Could you pull out, unchanged, the lines of the records below from the very first one through the line containing "e regiões metropolitanas", including both?
- Opening Delimiter -
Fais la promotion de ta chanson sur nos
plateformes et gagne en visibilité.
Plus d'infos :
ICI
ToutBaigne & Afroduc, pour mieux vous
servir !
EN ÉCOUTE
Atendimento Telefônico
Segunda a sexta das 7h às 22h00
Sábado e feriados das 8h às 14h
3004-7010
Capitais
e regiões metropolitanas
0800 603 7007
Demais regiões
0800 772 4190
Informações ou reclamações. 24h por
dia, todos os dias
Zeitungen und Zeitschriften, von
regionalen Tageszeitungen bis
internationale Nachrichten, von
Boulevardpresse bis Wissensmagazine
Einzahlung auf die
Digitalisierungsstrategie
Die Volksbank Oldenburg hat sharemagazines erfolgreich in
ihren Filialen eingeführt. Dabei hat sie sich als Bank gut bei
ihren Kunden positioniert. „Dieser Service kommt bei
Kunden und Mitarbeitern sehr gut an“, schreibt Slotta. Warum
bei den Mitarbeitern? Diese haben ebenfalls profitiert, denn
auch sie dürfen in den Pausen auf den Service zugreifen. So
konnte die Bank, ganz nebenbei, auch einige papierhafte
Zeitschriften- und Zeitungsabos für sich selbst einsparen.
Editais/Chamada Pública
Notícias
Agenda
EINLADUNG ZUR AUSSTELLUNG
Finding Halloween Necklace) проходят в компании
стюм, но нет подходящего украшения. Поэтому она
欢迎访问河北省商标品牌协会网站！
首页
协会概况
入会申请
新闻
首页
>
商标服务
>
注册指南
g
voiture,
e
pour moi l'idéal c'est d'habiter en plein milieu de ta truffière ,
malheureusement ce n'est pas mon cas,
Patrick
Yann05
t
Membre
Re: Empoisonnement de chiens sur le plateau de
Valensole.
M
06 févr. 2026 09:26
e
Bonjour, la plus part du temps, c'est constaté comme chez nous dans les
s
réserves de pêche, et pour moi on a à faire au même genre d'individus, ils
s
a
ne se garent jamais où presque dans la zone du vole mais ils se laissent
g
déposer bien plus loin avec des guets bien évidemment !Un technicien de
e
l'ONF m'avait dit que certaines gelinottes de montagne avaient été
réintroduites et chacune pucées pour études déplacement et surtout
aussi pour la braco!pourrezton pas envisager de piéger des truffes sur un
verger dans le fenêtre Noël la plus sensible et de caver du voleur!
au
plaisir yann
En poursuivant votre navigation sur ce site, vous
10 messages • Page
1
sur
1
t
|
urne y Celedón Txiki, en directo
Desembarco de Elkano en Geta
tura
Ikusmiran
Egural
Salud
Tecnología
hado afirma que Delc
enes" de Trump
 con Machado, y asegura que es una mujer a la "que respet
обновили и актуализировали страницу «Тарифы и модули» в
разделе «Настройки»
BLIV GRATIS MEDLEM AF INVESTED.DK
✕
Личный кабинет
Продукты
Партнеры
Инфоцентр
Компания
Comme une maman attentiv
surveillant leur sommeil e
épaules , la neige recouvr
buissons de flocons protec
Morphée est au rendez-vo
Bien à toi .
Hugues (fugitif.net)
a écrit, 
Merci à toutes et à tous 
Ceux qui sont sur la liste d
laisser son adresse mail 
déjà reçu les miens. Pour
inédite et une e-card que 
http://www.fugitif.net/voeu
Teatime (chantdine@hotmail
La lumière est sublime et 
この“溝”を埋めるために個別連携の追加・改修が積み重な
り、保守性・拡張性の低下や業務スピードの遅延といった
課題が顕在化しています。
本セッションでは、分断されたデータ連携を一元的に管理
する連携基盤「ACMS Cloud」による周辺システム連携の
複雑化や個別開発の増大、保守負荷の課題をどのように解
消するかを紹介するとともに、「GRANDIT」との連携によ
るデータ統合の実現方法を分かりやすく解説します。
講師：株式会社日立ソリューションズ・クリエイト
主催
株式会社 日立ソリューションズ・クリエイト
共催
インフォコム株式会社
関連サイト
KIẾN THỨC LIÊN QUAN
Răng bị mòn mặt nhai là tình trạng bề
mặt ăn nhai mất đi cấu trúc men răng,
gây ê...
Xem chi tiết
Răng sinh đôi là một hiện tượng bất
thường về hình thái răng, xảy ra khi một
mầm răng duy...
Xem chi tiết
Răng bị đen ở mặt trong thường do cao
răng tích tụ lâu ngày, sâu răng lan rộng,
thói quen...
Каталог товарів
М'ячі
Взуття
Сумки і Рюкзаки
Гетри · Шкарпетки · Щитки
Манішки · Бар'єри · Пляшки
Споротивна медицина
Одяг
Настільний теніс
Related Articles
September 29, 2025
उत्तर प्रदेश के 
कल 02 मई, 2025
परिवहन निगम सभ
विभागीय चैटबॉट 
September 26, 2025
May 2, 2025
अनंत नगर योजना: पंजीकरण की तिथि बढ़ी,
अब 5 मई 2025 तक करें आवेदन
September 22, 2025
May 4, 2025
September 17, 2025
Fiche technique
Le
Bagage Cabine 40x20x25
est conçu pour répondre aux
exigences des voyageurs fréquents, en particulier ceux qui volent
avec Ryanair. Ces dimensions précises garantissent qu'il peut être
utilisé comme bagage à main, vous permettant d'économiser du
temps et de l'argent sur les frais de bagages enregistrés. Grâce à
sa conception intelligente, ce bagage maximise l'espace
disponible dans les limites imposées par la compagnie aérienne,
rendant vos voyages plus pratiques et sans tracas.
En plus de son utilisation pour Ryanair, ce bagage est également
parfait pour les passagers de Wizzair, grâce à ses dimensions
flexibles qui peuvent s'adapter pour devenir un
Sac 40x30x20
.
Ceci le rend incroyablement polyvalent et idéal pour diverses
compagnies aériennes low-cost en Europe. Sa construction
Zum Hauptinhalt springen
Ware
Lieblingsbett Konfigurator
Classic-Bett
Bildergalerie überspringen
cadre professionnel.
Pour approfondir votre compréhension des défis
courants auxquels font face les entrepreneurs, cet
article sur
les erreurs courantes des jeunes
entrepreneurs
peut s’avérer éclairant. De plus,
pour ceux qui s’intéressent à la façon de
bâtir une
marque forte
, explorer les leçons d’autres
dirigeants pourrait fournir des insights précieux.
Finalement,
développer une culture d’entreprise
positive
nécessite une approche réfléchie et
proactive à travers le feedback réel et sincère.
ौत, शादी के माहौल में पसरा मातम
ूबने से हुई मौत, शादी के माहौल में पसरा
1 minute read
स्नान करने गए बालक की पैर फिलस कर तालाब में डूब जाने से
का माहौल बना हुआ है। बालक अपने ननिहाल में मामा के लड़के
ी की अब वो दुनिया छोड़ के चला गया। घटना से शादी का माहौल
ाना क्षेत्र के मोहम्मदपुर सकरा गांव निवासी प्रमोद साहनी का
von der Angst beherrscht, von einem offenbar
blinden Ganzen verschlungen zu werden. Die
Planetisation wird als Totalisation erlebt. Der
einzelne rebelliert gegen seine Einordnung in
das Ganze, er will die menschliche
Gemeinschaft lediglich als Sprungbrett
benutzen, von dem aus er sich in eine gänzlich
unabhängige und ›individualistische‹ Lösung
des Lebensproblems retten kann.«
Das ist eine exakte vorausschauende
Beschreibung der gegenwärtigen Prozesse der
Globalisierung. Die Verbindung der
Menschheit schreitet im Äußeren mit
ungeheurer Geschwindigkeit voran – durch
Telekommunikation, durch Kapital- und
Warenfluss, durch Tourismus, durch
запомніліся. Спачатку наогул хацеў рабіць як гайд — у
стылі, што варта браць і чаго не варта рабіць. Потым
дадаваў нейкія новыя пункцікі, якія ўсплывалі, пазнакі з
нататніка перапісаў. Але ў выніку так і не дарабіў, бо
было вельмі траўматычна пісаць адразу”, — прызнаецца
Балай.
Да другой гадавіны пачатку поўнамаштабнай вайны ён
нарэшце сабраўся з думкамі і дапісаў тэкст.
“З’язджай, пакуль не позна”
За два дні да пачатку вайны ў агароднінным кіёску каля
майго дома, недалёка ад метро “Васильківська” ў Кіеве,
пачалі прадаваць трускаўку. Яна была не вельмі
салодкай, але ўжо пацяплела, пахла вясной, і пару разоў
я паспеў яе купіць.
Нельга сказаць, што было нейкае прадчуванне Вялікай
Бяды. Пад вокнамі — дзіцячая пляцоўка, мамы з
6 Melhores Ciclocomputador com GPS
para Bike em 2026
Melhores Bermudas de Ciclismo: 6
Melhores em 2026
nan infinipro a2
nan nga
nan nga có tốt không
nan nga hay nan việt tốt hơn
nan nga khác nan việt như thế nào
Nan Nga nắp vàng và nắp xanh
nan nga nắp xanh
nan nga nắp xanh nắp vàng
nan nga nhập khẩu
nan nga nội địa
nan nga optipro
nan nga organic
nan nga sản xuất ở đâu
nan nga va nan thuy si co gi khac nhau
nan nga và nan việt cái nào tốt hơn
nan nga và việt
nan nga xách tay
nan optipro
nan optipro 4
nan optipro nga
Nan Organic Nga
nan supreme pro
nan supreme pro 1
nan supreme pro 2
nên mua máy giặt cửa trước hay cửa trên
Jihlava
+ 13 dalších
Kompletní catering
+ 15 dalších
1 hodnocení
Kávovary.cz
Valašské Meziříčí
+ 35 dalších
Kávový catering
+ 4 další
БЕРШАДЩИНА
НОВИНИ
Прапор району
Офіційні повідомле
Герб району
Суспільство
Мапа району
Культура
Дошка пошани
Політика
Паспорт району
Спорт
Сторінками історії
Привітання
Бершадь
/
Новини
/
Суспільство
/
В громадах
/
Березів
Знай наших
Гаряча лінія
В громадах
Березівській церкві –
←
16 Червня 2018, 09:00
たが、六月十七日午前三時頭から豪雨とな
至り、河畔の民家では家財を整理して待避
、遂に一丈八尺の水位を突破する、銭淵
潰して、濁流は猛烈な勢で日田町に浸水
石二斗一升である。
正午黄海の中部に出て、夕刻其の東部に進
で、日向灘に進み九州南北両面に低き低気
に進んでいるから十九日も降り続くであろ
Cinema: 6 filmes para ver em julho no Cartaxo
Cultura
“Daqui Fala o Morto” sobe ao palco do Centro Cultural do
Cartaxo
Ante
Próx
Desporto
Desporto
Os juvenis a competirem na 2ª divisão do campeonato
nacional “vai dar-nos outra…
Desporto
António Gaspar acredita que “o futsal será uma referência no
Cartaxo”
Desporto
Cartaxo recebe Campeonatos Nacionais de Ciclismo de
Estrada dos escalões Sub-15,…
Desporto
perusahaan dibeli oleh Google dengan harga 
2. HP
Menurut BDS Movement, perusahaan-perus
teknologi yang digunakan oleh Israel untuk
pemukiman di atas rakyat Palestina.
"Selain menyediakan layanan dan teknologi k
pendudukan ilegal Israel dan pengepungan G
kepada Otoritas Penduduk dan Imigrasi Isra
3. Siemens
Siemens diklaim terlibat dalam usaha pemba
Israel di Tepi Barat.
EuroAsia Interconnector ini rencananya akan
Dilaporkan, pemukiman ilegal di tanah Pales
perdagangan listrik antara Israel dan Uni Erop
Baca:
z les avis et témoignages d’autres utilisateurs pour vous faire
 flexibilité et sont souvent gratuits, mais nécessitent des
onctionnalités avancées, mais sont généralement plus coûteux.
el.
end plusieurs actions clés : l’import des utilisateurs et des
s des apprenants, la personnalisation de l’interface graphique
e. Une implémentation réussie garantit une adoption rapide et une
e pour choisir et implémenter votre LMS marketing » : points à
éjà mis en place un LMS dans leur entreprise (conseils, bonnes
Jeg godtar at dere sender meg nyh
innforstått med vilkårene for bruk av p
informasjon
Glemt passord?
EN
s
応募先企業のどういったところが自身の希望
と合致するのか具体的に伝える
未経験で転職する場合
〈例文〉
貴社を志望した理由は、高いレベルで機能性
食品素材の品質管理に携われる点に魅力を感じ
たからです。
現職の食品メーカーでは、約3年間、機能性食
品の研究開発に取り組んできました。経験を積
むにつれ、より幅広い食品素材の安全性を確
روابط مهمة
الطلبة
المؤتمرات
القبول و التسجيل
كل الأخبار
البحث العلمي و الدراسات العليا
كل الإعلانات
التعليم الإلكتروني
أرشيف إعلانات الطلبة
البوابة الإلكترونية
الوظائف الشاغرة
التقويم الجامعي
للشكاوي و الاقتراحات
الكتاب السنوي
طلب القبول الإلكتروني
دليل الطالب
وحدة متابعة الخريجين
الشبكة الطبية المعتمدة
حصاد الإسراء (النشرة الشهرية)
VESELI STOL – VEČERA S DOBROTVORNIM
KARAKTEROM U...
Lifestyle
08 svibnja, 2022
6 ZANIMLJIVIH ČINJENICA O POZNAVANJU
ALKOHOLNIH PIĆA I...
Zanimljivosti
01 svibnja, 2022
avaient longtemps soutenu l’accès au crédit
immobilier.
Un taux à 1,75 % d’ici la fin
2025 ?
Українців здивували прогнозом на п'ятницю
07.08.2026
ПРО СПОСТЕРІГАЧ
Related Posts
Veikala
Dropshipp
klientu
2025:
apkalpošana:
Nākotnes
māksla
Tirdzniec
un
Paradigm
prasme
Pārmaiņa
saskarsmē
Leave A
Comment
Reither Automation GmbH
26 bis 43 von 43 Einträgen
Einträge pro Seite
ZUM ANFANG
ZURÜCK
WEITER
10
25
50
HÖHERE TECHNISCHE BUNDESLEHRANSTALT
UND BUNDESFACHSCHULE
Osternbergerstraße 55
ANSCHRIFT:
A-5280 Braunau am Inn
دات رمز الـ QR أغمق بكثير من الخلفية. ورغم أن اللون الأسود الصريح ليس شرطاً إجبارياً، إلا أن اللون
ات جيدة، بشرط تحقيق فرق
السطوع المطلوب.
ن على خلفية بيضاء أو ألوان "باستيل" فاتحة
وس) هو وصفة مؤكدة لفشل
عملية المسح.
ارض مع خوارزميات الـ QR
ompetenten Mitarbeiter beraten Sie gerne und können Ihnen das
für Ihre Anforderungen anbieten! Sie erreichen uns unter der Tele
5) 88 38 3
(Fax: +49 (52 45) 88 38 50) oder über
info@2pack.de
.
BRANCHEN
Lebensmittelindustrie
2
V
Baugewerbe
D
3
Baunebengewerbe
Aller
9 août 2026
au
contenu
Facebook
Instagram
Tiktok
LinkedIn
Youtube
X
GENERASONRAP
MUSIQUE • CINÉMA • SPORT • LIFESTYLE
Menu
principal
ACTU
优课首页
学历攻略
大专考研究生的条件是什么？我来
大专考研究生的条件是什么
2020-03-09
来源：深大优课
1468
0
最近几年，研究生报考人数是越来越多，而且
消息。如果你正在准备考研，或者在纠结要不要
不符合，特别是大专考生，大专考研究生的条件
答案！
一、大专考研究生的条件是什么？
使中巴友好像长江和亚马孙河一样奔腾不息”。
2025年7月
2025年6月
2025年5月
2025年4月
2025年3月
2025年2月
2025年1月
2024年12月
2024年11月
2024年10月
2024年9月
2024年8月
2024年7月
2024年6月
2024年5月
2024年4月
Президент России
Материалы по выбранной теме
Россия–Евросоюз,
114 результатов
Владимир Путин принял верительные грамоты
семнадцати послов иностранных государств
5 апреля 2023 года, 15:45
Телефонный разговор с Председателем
- Closing Delimiter -
→ RESPONSE FOR THIS EXERCISE:
Fais la promotion de ta chanson sur nos
plateformes et gagne en visibilité.
Plus d'infos :
ICI
ToutBaigne & Afroduc, pour mieux vous
servir !
EN ÉCOUTE
Atendimento Telefônico
Segunda a sexta das 7h às 22h00
Sábado e feriados das 8h às 14h
3004-7010
Capitais
e regiões metropolitanas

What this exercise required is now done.